──────── Working data

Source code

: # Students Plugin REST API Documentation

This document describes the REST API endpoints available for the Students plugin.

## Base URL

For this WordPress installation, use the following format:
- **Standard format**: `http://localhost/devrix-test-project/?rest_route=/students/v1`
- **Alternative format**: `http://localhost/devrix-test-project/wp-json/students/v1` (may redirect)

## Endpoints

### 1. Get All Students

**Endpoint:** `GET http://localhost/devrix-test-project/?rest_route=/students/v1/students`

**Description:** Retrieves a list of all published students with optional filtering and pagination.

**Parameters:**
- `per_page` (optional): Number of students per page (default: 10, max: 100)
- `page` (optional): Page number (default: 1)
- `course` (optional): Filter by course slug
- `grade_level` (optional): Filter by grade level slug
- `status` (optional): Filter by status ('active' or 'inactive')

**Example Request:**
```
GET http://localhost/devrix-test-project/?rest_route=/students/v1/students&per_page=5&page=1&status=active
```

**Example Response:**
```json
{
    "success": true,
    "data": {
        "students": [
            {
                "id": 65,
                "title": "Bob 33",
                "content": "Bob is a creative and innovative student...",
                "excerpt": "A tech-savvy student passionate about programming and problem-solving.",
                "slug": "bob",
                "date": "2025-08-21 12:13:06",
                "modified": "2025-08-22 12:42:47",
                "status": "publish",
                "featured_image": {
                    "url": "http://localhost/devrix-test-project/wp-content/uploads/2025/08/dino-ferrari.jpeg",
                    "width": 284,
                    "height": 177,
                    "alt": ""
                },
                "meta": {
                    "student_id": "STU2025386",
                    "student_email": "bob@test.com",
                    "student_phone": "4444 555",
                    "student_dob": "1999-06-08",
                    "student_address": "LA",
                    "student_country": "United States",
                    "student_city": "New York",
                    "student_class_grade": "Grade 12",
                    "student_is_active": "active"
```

────────────────

▸ Problem description:
Return each record exactly as given.

▸ Solution to the problem:
Source code

: # Students Plugin REST API Documentation

This document describes the REST API endpoints available for the Students plugin.

## Base URL

For this WordPress installation, use the following format:
- **Standard format**: `http://localhost/devrix-test-project/?rest_route=/students/v1`
- **Alternative format**: `http://localhost/devrix-test-project/wp-json/students/v1` (may redirect)

## Endpoints

### 1. Get All Students

**Endpoint:** `GET http://localhost/devrix-test-project/?rest_route=/students/v1/students`

**Description:** Retrieves a list of all published students with optional filtering and pagination.

**Parameters:**
- `per_page` (optional): Number of students per page (default: 10, max: 100)
- `page` (optional): Page number (default: 1)
- `course` (optional): Filter by course slug
- `grade_level` (optional): Filter by grade level slug
- `status` (optional): Filter by status ('active' or 'inactive')

**Example Request:**
```
GET http://localhost/devrix-test-project/?rest_route=/students/v1/students&per_page=5&page=1&status=active
```

**Example Response:**
```json
{
    "success": true,
    "data": {
        "students": [
            {
                "id": 65,
                "title": "Bob 33",
                "content": "Bob is a creative and innovative student...",
                "excerpt": "A tech-savvy student passionate about programming and problem-solving.",
                "slug": "bob",
                "date": "2025-08-21 12:13:06",
                "modified": "2025-08-22 12:42:47",
                "status": "publish",
                "featured_image": {
                    "url": "http://localhost/devrix-test-project/wp-content/uploads/2025/08/dino-ferrari.jpeg",
                    "width": 284,
                    "height": 177,
                    "alt": ""
                },
                "meta": {
                    "student_id": "STU2025386",
                    "student_email": "bob@test.com",
                    "student_phone": "4444 555",
                    "student_dob": "1999-06-08",
                    "student_address": "LA",
                    "student_country": "United States",
                    "student_city": "New York",
                    "student_class_grade": "Grade 12",
                    "student_is_active": "active"
```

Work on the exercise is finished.